◆ GIVEN REQUEST:
List every label that the blog post "Daylight" below uses in place of a man's real name.
---------- TEXT SEGMENT
Tag Archives: single

Daylight

21 Jan

There are days you just feel bipolar. You know the days I’m talking about. One second you’re smiling and the next you are one sad song away from a complete breakdown. It’s those days I am the most pensive, for better or for worst.

I was walking the malamutes for my last walk of the day, and spaced out into this daydream where I was talking to new work crush about why I was single. Long story short, daydream me said some things real life me rarely says out loud. Being a bipolar day, I’m dwelling.

Sometimes I wonder if in all seriousness I’ll always be single. Most of the time I am positive and chipper, convinced I’m just not willing to settle and one day yada yada. It’s only in the shadowed corner of my heart that the thought clings on and festers. What if I missed it, my chance?

I have only ever had one serious relationship, one boy to call mine (one boy to rule them all, and in the darkness find them…sorry, had to, LOTR geek). It has been just over five years since that relationship ended. Since, I have had my fair share of trysts, but nothing of any merit really. With the exception of HB, of course. Mr. Wrong was, well, wrong, and HB, he was something else. That boy would have given me the world if I could have just taken a moment and gotten over myself.
--------------------
---------- ENTRIES SHOWN
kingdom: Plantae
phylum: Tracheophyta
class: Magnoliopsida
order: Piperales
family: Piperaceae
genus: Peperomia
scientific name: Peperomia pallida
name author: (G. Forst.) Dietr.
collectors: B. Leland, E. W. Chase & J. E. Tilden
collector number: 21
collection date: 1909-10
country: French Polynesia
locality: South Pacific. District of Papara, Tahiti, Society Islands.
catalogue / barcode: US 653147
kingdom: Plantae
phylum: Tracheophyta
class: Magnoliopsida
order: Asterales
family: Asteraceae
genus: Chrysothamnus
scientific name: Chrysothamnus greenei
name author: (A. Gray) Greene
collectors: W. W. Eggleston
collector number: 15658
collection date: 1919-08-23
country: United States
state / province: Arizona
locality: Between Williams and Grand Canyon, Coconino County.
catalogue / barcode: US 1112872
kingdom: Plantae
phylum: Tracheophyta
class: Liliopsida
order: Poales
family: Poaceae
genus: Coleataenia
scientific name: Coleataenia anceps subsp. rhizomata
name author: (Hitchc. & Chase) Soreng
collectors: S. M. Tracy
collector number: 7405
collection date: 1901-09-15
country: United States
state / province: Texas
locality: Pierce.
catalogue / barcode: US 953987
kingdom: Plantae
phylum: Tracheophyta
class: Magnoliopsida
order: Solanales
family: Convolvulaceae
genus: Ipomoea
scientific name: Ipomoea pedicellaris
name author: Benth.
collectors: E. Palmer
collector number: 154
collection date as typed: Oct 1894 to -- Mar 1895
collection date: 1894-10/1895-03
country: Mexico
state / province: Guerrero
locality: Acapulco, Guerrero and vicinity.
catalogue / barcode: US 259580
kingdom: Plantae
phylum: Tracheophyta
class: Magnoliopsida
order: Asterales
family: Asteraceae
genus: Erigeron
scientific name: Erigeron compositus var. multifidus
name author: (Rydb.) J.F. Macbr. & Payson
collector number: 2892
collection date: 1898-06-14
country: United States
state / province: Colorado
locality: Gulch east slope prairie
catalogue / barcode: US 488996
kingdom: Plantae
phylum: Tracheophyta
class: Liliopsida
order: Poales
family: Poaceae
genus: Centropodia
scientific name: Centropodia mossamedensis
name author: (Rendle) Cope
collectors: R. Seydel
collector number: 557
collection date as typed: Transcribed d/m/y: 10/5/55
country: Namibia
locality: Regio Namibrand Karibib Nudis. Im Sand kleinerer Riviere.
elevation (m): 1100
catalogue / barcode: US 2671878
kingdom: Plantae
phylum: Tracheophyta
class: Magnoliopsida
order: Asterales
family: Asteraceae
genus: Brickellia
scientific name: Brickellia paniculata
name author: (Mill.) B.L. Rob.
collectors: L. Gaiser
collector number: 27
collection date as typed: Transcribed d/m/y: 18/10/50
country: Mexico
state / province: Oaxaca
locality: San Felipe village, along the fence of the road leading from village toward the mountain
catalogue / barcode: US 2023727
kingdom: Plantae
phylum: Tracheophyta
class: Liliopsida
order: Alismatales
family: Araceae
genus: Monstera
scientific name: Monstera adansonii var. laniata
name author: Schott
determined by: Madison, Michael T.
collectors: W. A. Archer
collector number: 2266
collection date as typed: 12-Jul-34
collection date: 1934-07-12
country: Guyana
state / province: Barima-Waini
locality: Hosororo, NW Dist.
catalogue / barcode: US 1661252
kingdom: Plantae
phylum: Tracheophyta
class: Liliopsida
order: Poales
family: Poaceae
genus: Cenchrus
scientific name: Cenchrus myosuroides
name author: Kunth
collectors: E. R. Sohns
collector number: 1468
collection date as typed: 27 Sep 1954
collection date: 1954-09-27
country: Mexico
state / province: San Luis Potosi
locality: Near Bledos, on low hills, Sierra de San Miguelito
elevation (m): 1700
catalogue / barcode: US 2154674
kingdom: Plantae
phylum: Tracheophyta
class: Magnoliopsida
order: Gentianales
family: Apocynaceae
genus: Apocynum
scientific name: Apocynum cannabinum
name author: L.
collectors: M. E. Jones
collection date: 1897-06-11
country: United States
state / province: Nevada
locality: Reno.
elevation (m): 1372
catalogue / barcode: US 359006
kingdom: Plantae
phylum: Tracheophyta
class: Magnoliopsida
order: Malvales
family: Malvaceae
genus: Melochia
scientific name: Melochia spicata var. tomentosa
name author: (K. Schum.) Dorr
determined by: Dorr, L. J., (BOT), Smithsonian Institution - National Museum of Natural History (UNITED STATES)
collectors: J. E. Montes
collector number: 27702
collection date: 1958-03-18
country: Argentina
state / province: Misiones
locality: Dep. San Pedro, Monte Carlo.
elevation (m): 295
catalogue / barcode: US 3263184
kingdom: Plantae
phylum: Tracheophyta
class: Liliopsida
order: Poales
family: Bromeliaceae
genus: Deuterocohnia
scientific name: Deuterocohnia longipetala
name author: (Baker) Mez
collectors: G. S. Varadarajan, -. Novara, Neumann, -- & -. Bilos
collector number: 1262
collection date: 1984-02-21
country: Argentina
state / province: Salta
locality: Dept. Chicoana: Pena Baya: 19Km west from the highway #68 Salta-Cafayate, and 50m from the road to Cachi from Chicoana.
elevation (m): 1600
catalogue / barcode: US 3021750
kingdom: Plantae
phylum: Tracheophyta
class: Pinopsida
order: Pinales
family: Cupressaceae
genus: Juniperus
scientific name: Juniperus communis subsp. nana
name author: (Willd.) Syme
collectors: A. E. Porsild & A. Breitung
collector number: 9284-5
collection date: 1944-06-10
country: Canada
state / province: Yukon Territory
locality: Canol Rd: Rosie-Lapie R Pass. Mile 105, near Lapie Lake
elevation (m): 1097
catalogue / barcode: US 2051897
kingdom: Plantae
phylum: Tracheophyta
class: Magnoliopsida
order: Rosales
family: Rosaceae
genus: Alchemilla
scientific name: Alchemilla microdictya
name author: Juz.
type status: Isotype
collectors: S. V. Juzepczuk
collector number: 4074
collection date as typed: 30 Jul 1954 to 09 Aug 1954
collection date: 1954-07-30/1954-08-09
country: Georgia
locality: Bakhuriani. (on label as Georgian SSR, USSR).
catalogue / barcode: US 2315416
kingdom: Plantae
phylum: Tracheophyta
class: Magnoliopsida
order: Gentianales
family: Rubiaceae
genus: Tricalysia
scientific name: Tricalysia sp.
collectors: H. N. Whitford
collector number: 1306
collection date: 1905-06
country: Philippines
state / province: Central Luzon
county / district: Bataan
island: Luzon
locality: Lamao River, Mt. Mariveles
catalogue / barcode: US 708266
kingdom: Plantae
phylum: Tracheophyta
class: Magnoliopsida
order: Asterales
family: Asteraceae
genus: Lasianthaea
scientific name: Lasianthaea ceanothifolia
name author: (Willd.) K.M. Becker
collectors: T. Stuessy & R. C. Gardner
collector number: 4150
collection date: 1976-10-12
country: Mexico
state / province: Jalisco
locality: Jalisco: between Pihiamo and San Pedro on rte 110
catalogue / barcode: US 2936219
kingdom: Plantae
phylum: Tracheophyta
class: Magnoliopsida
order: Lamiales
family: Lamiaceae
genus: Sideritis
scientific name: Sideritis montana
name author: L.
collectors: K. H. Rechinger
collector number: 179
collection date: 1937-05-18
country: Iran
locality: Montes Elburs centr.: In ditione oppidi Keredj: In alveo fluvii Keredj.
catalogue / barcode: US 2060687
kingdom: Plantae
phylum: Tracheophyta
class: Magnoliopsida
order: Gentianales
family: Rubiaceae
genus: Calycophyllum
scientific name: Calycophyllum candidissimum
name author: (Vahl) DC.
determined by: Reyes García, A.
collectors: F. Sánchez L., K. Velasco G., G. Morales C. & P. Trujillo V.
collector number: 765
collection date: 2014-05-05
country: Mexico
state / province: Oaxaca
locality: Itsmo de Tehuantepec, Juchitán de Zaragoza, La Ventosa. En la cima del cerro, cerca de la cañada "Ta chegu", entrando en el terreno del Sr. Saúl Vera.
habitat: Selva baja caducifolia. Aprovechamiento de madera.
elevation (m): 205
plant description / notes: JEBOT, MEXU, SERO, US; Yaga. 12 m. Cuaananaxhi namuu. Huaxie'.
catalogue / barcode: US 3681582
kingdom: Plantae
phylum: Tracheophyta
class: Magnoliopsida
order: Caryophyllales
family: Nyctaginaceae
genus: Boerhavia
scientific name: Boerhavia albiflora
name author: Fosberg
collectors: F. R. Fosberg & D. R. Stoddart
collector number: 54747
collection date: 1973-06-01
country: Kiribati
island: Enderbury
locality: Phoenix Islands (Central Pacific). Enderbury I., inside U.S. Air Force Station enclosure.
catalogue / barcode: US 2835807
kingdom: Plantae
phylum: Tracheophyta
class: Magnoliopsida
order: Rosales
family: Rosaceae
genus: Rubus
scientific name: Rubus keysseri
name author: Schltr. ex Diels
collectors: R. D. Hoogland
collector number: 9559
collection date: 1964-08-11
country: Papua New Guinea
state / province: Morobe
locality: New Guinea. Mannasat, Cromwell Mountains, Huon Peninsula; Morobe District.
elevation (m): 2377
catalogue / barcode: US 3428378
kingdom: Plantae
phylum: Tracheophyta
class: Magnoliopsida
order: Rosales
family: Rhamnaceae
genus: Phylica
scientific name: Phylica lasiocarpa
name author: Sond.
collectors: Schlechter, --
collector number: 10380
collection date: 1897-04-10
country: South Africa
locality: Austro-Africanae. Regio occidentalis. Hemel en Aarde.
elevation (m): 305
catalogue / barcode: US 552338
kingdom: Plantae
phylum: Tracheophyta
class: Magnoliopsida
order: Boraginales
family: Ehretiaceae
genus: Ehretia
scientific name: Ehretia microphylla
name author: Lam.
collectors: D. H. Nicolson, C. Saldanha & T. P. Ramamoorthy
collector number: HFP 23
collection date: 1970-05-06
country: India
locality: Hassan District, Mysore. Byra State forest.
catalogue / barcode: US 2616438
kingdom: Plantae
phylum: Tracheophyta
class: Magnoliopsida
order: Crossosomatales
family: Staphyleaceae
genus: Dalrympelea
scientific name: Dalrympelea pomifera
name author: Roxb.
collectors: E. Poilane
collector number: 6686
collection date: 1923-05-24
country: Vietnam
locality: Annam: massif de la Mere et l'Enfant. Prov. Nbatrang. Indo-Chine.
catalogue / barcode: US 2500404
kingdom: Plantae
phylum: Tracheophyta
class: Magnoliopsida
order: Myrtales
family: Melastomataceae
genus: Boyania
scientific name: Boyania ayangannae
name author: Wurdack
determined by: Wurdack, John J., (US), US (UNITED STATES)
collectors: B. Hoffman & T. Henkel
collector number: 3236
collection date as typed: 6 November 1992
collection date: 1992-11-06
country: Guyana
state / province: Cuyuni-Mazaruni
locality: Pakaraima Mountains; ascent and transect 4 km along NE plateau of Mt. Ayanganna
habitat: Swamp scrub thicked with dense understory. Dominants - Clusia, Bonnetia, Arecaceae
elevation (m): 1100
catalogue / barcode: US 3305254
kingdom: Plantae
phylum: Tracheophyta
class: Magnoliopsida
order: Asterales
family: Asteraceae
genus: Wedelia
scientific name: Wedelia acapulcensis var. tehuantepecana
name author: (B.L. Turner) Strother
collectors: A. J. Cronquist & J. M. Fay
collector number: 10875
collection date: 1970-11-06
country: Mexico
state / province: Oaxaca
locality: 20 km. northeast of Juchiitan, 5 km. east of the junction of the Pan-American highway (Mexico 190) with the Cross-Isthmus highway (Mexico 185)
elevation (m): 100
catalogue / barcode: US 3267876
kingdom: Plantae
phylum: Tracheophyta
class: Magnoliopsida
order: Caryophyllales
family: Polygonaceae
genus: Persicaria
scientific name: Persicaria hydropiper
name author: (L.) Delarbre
--------------------
◆ FINAL ANSWER:
- new work crush
- HB
- Mr. Wrong